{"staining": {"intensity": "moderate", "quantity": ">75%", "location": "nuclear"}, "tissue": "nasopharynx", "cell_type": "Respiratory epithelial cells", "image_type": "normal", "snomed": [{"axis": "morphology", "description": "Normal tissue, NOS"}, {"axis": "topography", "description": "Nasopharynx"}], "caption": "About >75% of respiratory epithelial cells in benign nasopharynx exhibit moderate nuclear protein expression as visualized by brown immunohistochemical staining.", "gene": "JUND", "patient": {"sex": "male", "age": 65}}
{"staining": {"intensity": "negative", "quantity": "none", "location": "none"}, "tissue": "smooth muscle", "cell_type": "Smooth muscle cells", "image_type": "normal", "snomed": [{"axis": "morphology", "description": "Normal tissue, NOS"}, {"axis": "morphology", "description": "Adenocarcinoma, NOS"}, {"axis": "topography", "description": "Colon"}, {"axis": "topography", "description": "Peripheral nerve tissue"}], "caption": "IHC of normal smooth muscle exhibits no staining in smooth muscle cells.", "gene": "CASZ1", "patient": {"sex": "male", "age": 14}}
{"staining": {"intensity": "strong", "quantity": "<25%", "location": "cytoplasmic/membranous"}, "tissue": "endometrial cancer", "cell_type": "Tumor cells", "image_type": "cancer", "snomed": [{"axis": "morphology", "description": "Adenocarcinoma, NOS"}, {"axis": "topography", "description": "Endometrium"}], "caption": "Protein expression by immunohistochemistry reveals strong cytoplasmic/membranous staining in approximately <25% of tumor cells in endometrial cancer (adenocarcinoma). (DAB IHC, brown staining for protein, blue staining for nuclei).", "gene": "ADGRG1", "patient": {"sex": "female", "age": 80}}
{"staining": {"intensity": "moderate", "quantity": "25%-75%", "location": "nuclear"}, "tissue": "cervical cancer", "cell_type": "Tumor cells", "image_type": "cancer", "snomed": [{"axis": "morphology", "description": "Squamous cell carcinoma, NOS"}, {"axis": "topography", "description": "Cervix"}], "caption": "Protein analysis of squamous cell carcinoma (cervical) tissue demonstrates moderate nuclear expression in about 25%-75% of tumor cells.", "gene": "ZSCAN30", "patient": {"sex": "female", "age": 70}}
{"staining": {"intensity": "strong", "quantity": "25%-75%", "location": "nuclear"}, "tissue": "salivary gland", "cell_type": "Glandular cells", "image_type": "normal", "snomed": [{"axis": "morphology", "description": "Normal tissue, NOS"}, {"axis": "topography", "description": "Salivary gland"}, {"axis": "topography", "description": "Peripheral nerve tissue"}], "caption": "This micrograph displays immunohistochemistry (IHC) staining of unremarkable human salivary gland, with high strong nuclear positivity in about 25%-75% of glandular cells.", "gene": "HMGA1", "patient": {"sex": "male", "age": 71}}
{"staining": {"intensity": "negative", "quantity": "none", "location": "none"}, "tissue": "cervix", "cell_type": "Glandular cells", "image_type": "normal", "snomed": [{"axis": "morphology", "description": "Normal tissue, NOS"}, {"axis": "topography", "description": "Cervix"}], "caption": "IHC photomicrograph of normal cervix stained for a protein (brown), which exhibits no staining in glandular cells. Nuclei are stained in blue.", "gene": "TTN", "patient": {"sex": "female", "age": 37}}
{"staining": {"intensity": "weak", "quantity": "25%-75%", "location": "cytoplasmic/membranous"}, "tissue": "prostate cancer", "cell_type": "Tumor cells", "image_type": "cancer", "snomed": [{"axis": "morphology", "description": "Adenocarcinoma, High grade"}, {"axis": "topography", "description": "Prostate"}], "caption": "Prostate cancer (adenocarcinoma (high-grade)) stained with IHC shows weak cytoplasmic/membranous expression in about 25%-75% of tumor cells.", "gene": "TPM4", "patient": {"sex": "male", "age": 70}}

◆ ◆ ◆

The response should be the lines from the one containing "photomicrograph of normal" through the last line of the data, set down exactly and with no other line.

### [Expected output]
{"staining": {"intensity": "negative", "quantity": "none", "location": "none"}, "tissue": "cervix", "cell_type": "Glandular cells", "image_type": "normal", "snomed": [{"axis": "morphology", "description": "Normal tissue, NOS"}, {"axis": "topography", "description": "Cervix"}], "caption": "IHC photomicrograph of normal cervix stained for a protein (brown), which exhibits no staining in glandular cells. Nuclei are stained in blue.", "gene": "TTN", "patient": {"sex": "female", "age": 37}}
{"staining": {"intensity": "weak", "quantity": "25%-75%", "location": "cytoplasmic/membranous"}, "tissue": "prostate cancer", "cell_type": "Tumor cells", "image_type": "cancer", "snomed": [{"axis": "morphology", "description": "Adenocarcinoma, High grade"}, {"axis": "topography", "description": "Prostate"}], "caption": "Prostate cancer (adenocarcinoma (high-grade)) stained with IHC shows weak cytoplasmic/membranous expression in about 25%-75% of tumor cells.", "gene": "TPM4", "patient": {"sex": "male", "age": 70}}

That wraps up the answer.